[EXCERPTED DATA — start]
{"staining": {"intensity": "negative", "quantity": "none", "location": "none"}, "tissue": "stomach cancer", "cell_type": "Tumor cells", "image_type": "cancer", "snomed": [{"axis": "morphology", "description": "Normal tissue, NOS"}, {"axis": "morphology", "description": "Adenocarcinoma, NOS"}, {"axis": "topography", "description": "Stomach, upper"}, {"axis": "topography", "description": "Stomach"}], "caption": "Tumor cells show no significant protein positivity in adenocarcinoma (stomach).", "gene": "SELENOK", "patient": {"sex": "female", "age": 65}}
[EXCERPTED DATA — finish]
[EXCERPTED DATA — start]
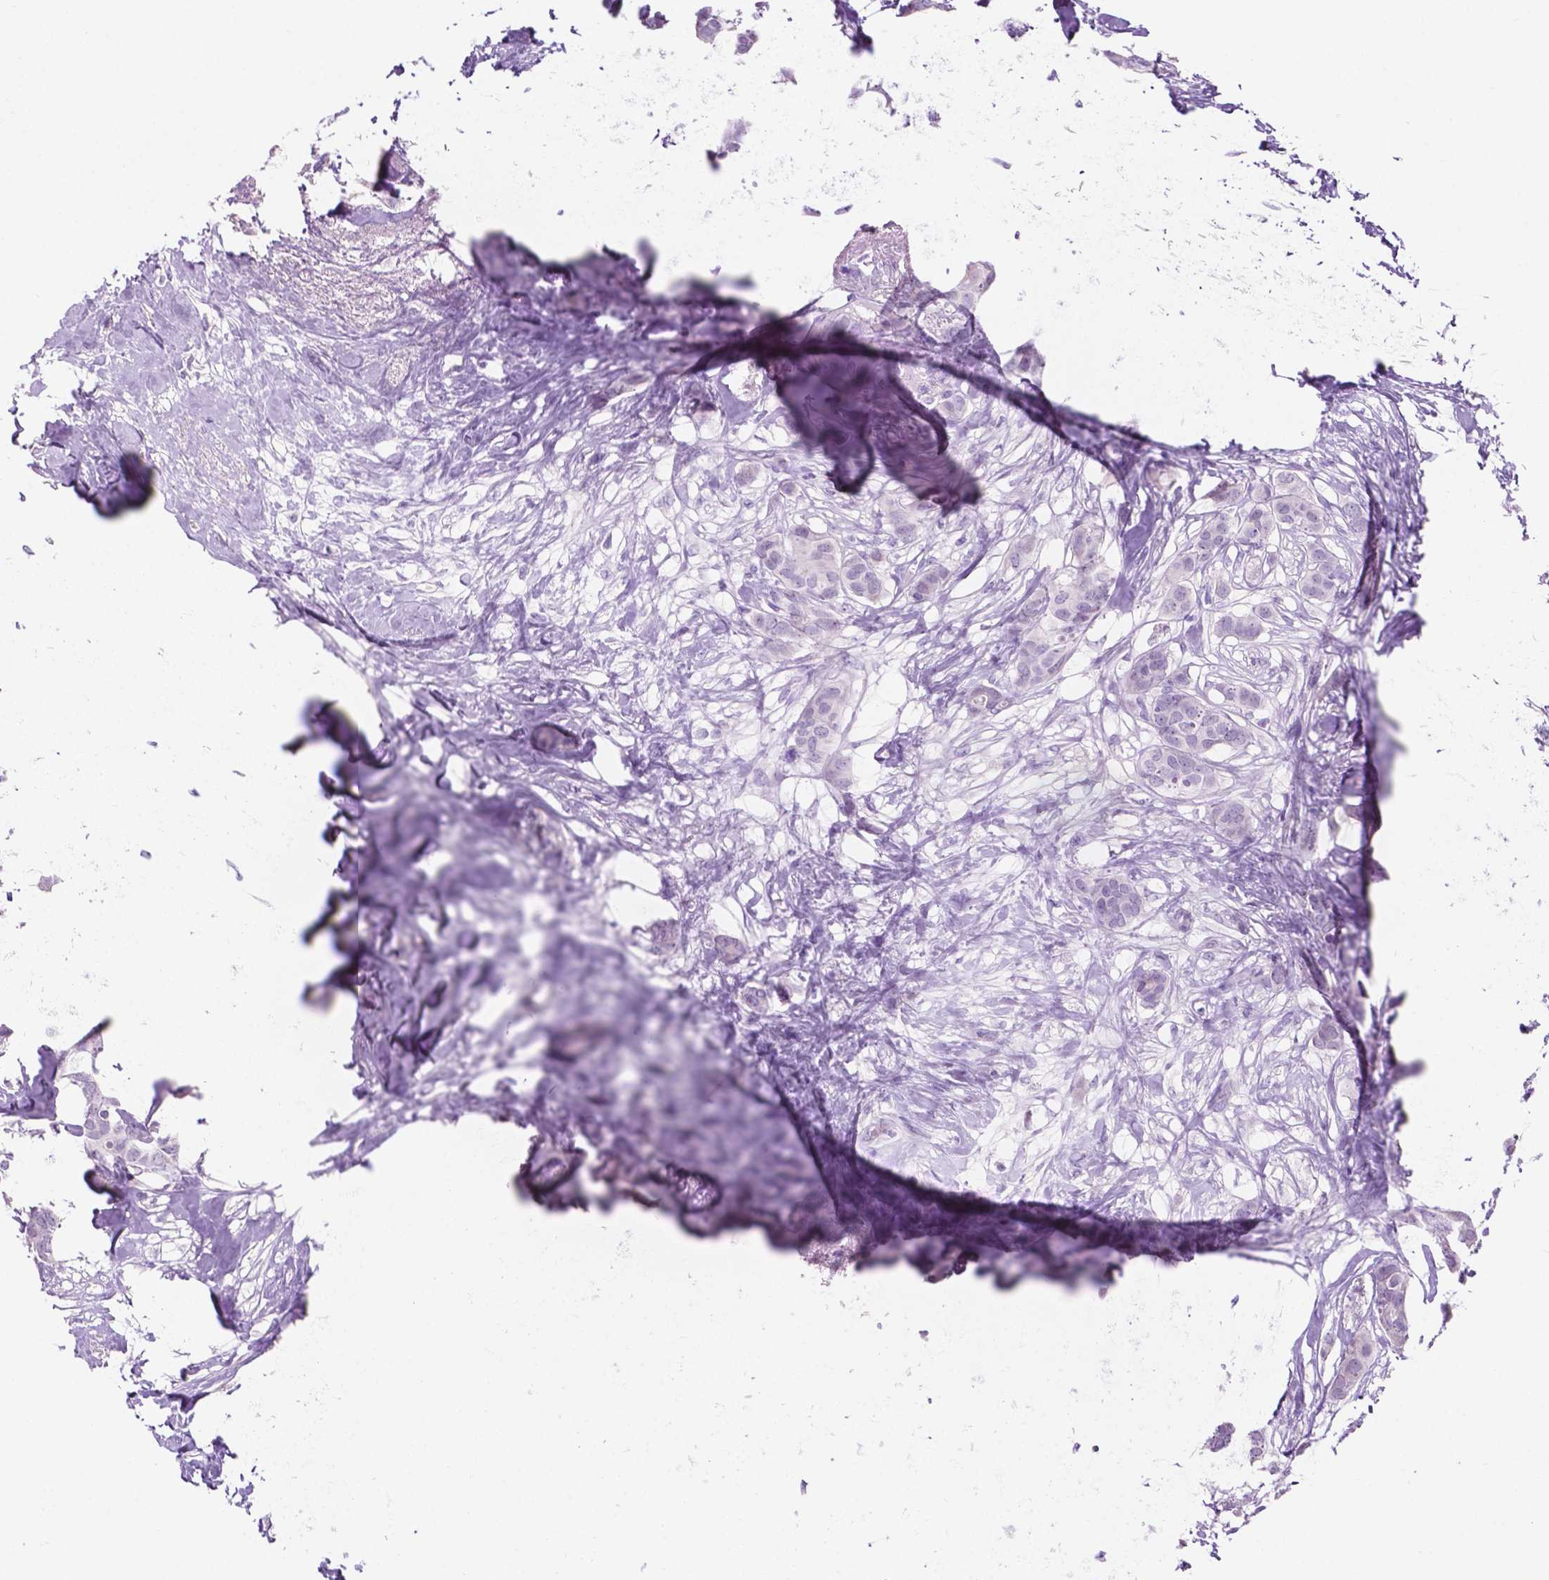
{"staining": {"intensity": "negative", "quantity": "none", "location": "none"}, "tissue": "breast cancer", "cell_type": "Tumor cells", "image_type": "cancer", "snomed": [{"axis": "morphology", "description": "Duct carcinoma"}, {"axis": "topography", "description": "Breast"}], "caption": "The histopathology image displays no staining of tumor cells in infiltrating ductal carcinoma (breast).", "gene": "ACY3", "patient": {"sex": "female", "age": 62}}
[EXCERPTED DATA — finish]
[EXCERPTED DATA — start]
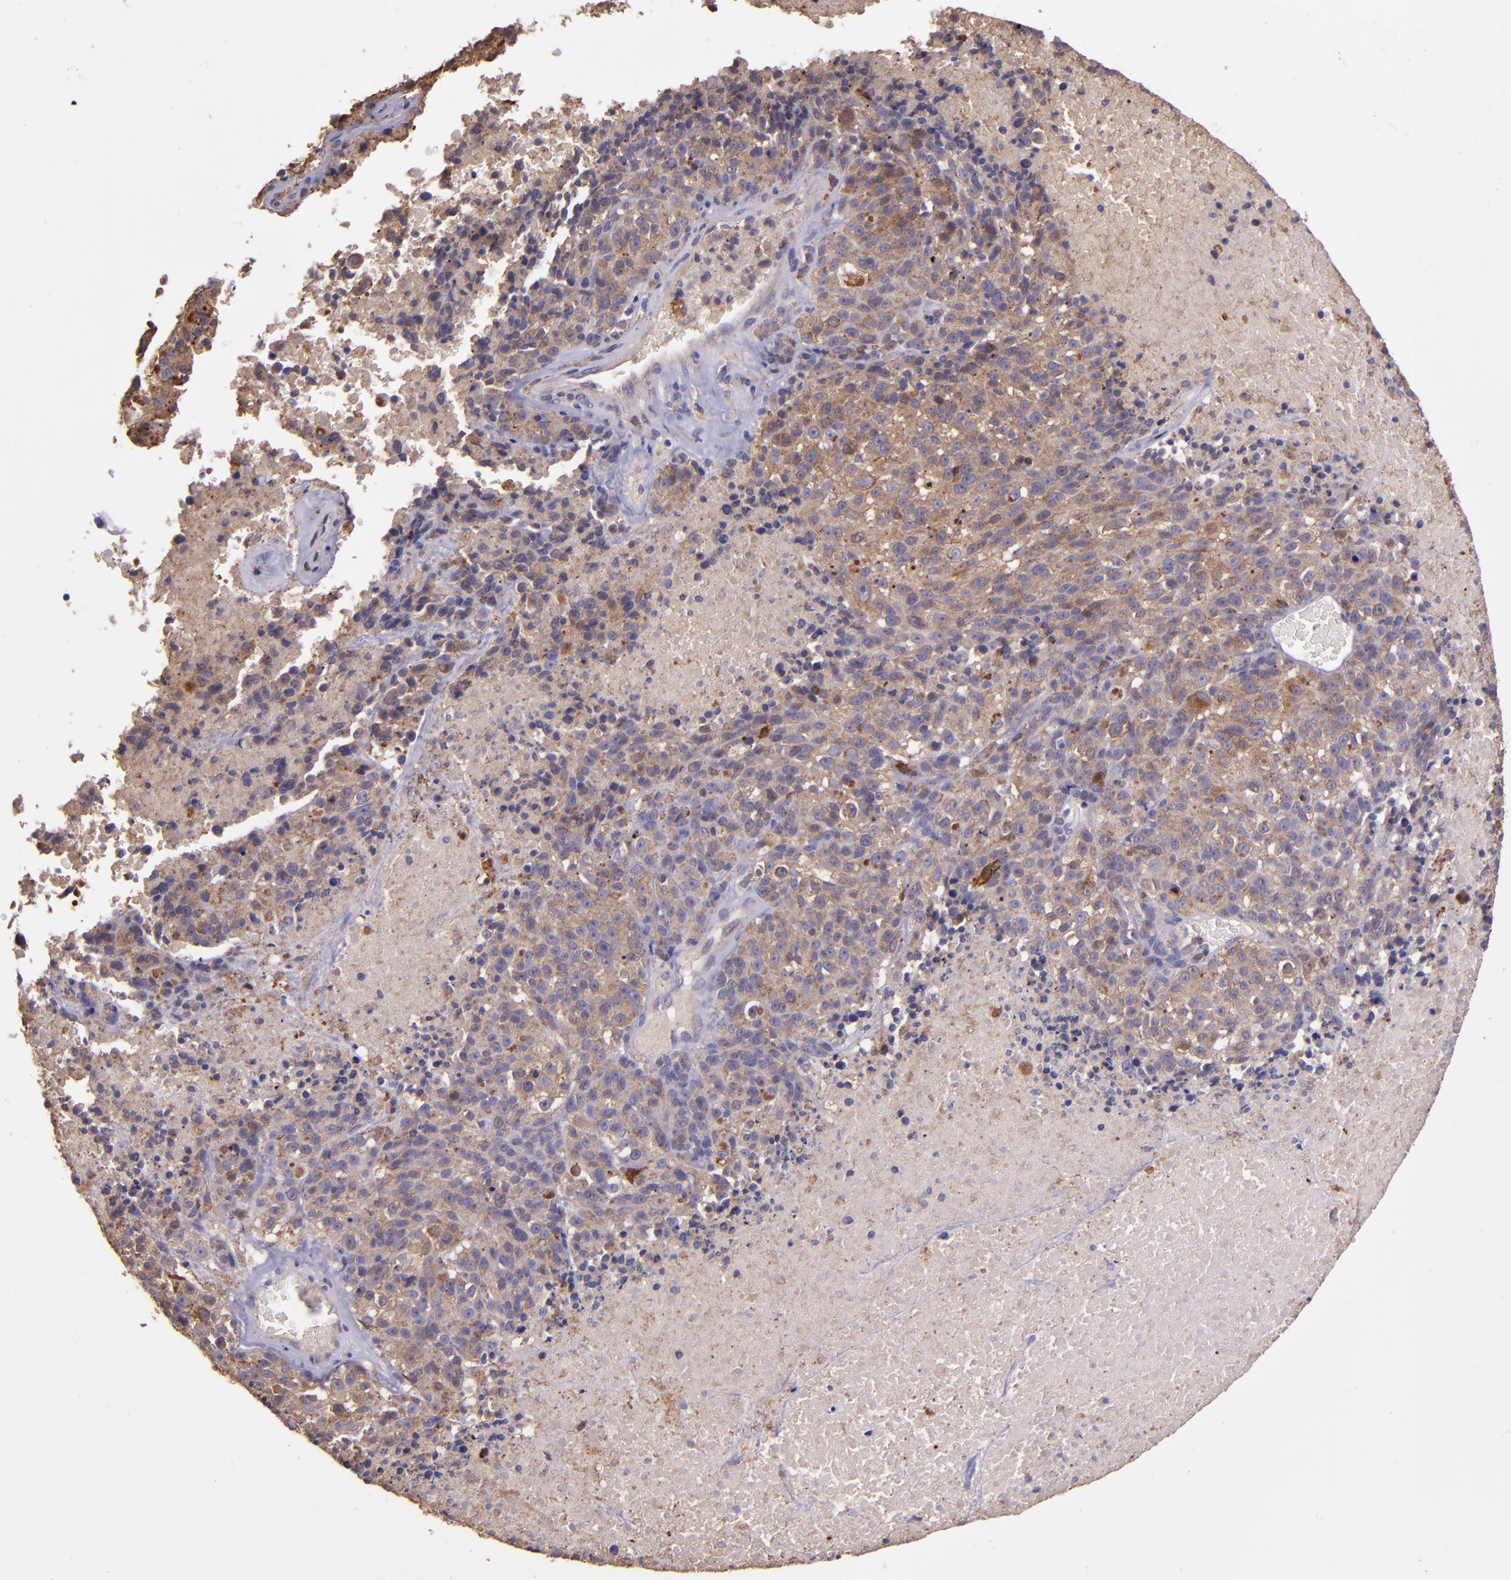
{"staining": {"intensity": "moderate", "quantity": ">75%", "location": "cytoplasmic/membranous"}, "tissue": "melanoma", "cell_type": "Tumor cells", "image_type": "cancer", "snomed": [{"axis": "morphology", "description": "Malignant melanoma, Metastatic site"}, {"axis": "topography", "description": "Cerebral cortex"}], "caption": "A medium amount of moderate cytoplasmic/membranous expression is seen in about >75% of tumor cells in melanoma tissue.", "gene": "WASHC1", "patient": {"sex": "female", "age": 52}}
[EXCERPTED DATA — finish]
Where a line above holds the string "negative", show that line.

● EXERCISE RESULT:
{"staining": {"intensity": "negative", "quantity": "none", "location": "none"}, "tissue": "stomach cancer", "cell_type": "Tumor cells", "image_type": "cancer", "snomed": [{"axis": "morphology", "description": "Normal tissue, NOS"}, {"axis": "morphology", "description": "Adenocarcinoma, NOS"}, {"axis": "topography", "description": "Stomach, upper"}, {"axis": "topography", "description": "Stomach"}], "caption": "Tumor cells show no significant protein positivity in adenocarcinoma (stomach).", "gene": "SELENOK", "patient": {"sex": "female", "age": 65}}
{"staining": {"intensity": "negative", "quantity": "none", "location": "none"}, "tissue": "breast cancer", "cell_type": "Tumor cells", "image_type": "cancer", "snomed": [{"axis": "morphology", "description": "Duct carcinoma"}, {"axis": "topography", "description": "Breast"}], "caption": "The histopathology image displays no staining of tumor cells in infiltrating ductal carcinoma (breast).", "gene": "ACY3", "patient": {"sex": "female", "age": 62}}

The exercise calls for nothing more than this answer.